WHAT THE EXERCISE ASKS: Please write out, word for word, the part of the Venice crime anecdote that begins at the words "She left him, and" and stops after the words "Campo San Lorenzo.".

TEXT EXCERPT:
__________
To return to our trio: The fact that the investigators then went to the culprits’ homes and recovered all sorts of stolen stuff from other jobs is just the proverbial cherry on the cake, as they say here.
What will live in history is the blinding flash of brilliance of the indignant lookout invoking “honor among thieves” – First come, first served. Don’t jump the line. Take a number. – to the Carabinieri.
The jealous, potentially flammable, ex-husband. This anecdote will not inspire mirth (I hope), though it certainly made me move my lips in a smile-like way as I paused to dwell on the inscrutable workings of Providence.
One evening not long ago, here in the most beautiful city in the world, a Romanian man was out stalking his wife. She had endured far too much abuse, from physical attacks to the loss of all their money due to his gambling addiction, and in 2011 they separated, then reconciled. They left the children with the grandparents in Romania and came to Italy to start over. Before long, the only operative word for them was “over.”
She left him, and moved from Padova to an undisclosed address in Venice. She got a job as a waitress at a bar-disco called Il Piccolo Teatro in Campo San Lorenzo.
But none of this spelled “Forget her, she never wants to breathe the same air as you” to the rejected husband. He began to cultivate the conviction that she was having an affair with her boss, and also that her boss was making her work as a prostitute. Having not had much success with the stalker’s usual barrage of phone calls, messages, and threats, he found out where she worked (I never understand how stalkers discover these details), and decided to settle the matter in person.
He filled a bottle with gasoline, took the train from Padova to Venice, and waited near the entrance to the bar for her to show up for work. Which she did, shortly before opening time at 10:30 PM, along with her boss and another employee.
The ex-husband then splattered gasoline over her, her boss, and himself, cried “You’re going to burn with me,” and took out a lighter. Screams and confused phrases ensued, during which time he would flick the lighter on, then close it.
Now we get to the good part. It just so happened that at that very moment the chief of police, Vincenzo Roca, was walking home, close enough to the scene to smell the gasoline and hear the hysterical screams of the woman. He instantly intervened, managed to convince the man to give him the lighter, then called the mobile squad to come take him away.
__________
STORED RECORDS:
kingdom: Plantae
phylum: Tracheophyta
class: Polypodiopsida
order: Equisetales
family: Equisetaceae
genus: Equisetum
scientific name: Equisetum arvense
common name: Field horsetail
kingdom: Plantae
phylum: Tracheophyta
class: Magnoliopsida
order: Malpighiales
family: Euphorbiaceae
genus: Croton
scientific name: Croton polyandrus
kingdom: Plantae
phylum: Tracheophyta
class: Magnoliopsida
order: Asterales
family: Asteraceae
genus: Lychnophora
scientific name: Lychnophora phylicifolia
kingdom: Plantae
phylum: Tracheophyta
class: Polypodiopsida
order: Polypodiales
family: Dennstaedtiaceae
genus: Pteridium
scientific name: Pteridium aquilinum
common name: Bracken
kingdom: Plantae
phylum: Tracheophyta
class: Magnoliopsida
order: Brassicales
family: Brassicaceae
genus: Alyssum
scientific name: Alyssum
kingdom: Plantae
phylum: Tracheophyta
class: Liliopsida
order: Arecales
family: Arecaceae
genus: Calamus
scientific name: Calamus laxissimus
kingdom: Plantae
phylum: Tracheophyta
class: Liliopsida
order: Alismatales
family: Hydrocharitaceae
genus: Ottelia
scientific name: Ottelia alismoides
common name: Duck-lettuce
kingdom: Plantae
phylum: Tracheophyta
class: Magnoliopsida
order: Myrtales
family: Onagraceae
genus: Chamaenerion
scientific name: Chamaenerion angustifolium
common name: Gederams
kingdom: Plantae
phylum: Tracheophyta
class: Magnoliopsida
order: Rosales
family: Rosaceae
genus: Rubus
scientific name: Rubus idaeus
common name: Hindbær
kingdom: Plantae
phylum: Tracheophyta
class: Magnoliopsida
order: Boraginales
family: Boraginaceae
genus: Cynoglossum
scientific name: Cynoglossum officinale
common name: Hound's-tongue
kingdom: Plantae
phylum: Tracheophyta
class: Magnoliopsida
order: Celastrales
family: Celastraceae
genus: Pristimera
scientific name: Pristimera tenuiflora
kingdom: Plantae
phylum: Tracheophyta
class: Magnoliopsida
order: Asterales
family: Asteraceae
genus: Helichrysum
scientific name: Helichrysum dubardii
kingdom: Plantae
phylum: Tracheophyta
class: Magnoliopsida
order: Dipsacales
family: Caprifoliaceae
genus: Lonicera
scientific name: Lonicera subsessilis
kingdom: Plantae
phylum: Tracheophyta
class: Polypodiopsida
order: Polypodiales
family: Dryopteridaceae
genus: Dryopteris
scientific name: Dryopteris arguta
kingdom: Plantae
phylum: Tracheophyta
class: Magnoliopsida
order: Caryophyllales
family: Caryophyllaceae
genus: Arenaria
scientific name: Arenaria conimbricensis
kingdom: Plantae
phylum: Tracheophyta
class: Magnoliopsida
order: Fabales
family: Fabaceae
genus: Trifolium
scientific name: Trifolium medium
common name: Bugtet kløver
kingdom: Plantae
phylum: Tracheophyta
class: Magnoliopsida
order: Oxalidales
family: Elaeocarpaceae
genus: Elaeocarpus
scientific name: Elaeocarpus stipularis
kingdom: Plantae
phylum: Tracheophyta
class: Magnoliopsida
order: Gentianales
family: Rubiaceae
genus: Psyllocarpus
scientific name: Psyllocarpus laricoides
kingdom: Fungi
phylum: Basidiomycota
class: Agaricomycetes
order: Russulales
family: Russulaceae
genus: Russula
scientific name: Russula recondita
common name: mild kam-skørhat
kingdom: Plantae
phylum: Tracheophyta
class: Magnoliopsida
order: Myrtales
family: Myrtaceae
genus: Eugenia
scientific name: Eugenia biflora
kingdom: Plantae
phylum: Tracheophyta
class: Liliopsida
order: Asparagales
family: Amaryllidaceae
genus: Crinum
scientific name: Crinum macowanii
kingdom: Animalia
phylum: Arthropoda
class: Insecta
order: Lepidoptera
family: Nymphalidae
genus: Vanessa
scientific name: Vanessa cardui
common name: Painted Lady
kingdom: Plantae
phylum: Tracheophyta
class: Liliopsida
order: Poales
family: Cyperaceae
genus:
__________
SOLUTION FOR THIS TASK:
She left him, and moved from Padova to an undisclosed address in Venice. She got a job as a waitress at a bar-disco called Il Piccolo Teatro in Campo San Lorenzo.